Marcelo,comenzó su carrera siendo"pasapelotas" del Club Santos de Temuco,pero
la agudeza de la mirada de este jugador,lo llevaron al poco tiempo a convertirse en
goleador del mismo equipo en la catgoria juvenil.Eran los años en que se había propuesto
llegar a Santiago y ser titular de uno de los grandes clubes del balonpié chileno.
Su padre,hincha número uno,y convencido de que Marcelo,era uno de los grandes,comenzó
con las gestiones,muchas veces infructuosas,que permitieran demostrar el talento de su
hijo.Varias fueron las puertas que tocaron -entre ellas las de ColoColo,primera prioridad
para Rosember Salas-pero nadie quería apostar por un desconocido,no sabían "la
cartita" que se estaban perdiendo.
En 1991,Marcelo y su padre viajaron a probar suerte a la capital. El equipo de Universidad
de Chile era el elegido. Después de diez minutos de juego con la reserva le otorgaron la
titularidad y comenzaron los llamados a Temuco para pedir el pase.
La carrera de Salas recién comenzaba, fue traspasado a Universidad de Chile por la
módica suma de 66 mil 856 pesos y en
8 días pasó a formar parte de la Selección Sub-17. Su sueldo entonces bordeaba los 50
mil pesos.
Fueron días dificíles para Marcelo, tuvo que dejar atrás la tranquilidad del sur e
internarse en la selva de Santiago; dejar la casa paterna y pasar a ser huésped donde
unos primos santiaguinos. "Estuve dos o tres años sin salir para ningún lado y
pasaba metido en la casa, no conocía a nadie".

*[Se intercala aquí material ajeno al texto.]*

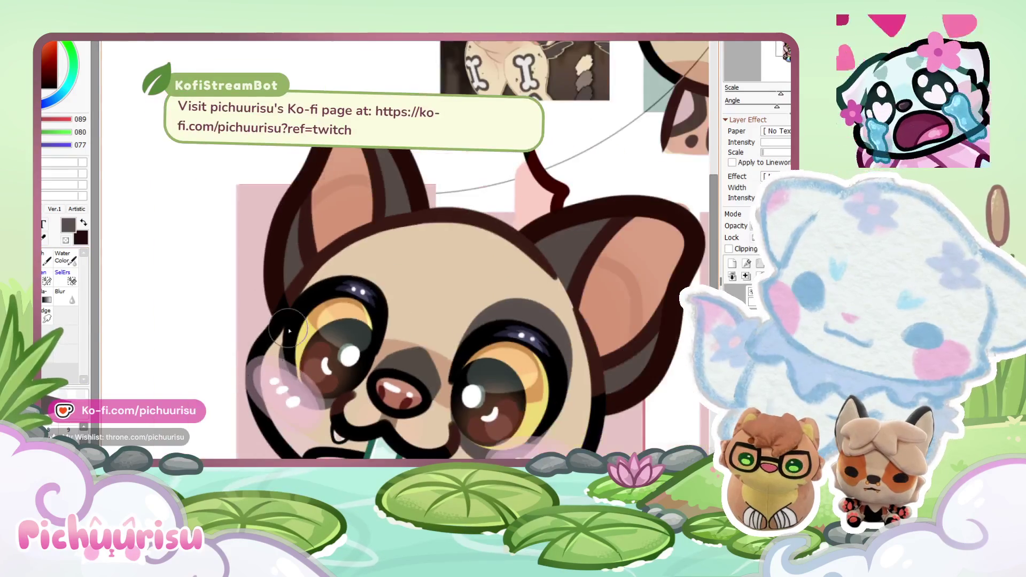
scroll(267, 401, up, 3)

No se demoró mucho en llegar a la categoría adultos. Vinieron los goles, sus increíbles
pases y el apodo de "Matador".
Dejó de ser el tímido provinciano que viajaba a la capital en busca de oportunidades. La
capital lo obligó a cuidarse, sobre todo de la prensa, Dejó de ser un chico alegre e
ingenuo.
Era un ídolo, una de las grandes promesas del fútbol nacional. Pero como se ha hecho
costumbre, todo lo que es bueno es materia de exportación. Los clubes extranjeros
empezaron a fijar la mirada en el "Matador".

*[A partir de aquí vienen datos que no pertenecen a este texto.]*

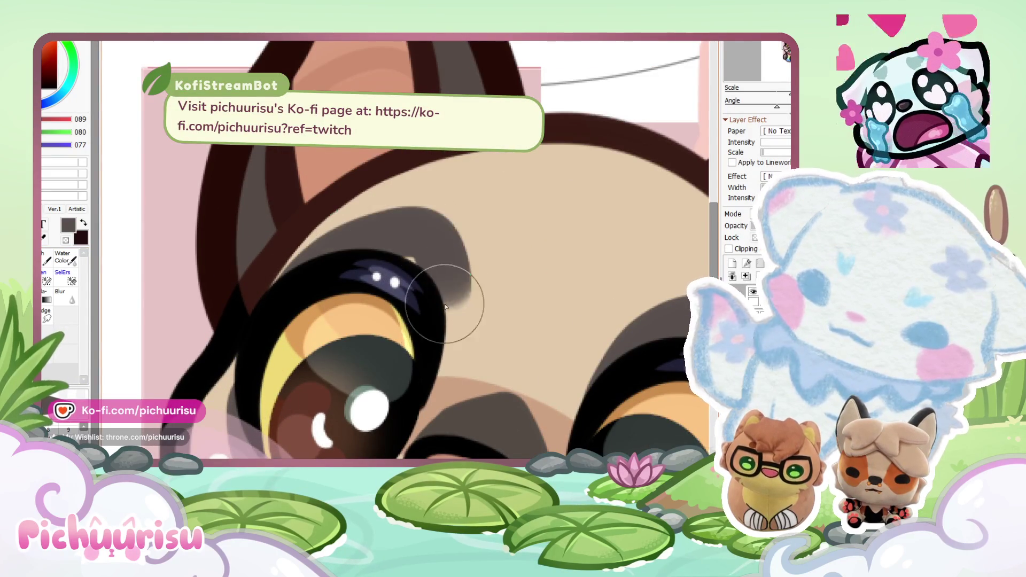
scroll(408, 279, down, 5)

mexicanos, españoles, y más tarde los argentinos no dejaron de gritar las ofertas para
tener a Marcelo entre sus filas.
Fue entonces cuando el empresario argentino Gustavo Mascardi, compró a Salas en 2
millones 800 mil dólares, más o menos mil 200 millones de pesos, y en pocos días lo
transfirió a River Plate por tres millones y medio de dólares.

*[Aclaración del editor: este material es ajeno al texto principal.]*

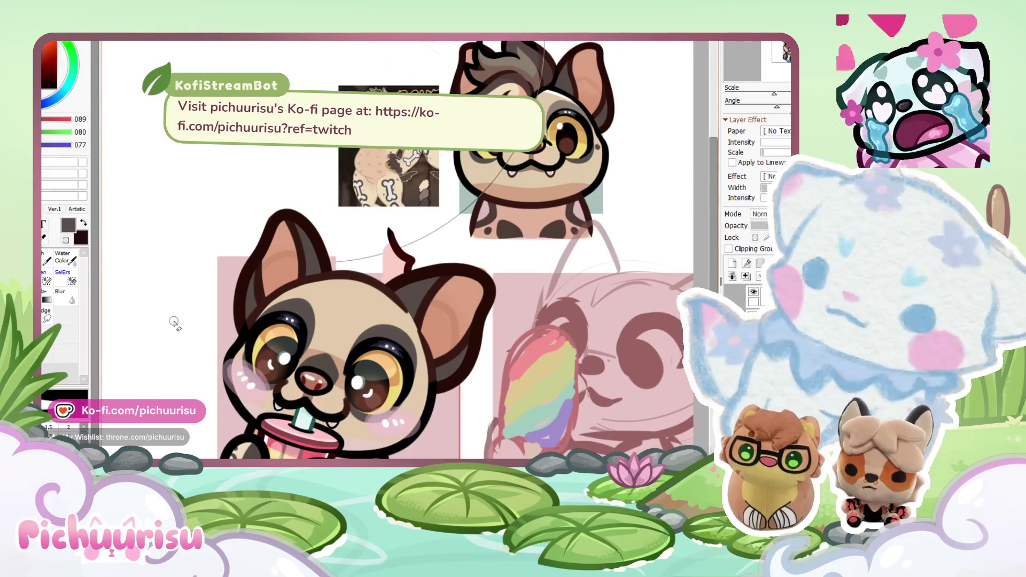
scroll(311, 305, up, 3)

Al poco tiempo, los buenos pases y, por supuesto los goles, de Marcelo Salas -quien firmó
contrato por tres años con el equipo bonanerense-lo situaron en el lugar de honor. Pero
nada fue gratis. Tuvo que dejar su país para lograr el triunfo. Aunque le advirtieron lo
difícil que podía ser. El se arriesgó.
Desde su debut en las canchas trasandinas, el 15 de septiembre de 1996, la prensa de ese
país le ha dedicado portadas y artículos que no dejan de elogiarlo y la hinchada le ha
demostrado su cariño mediante el canto a todo pulmón de
"Chileeeno...chileeeno". El, agradece con goles y con la clásica hincada con el
índice apuntando al cielo, como dando gracias a Dios. "Sé que habrá momentos más
difíciles, porque el fútbol es así. Pero la alegría de ahora no es comparable a otra
cosa. Es mucho lo que significa para mí y para mi familia".
El señaló una vez: "Desde que empecé a jugar al fútbol, yo siempre tuve en mi
cabeza ir a Europa, nunca había pensado antes pasar por el fútbol argentino. Por eso
cuando se dio la oportunidad la tomé como un desafío.
Tenía mucha confianza. Y espero triunfar antes de cumplir con 'ese sueño del pibe".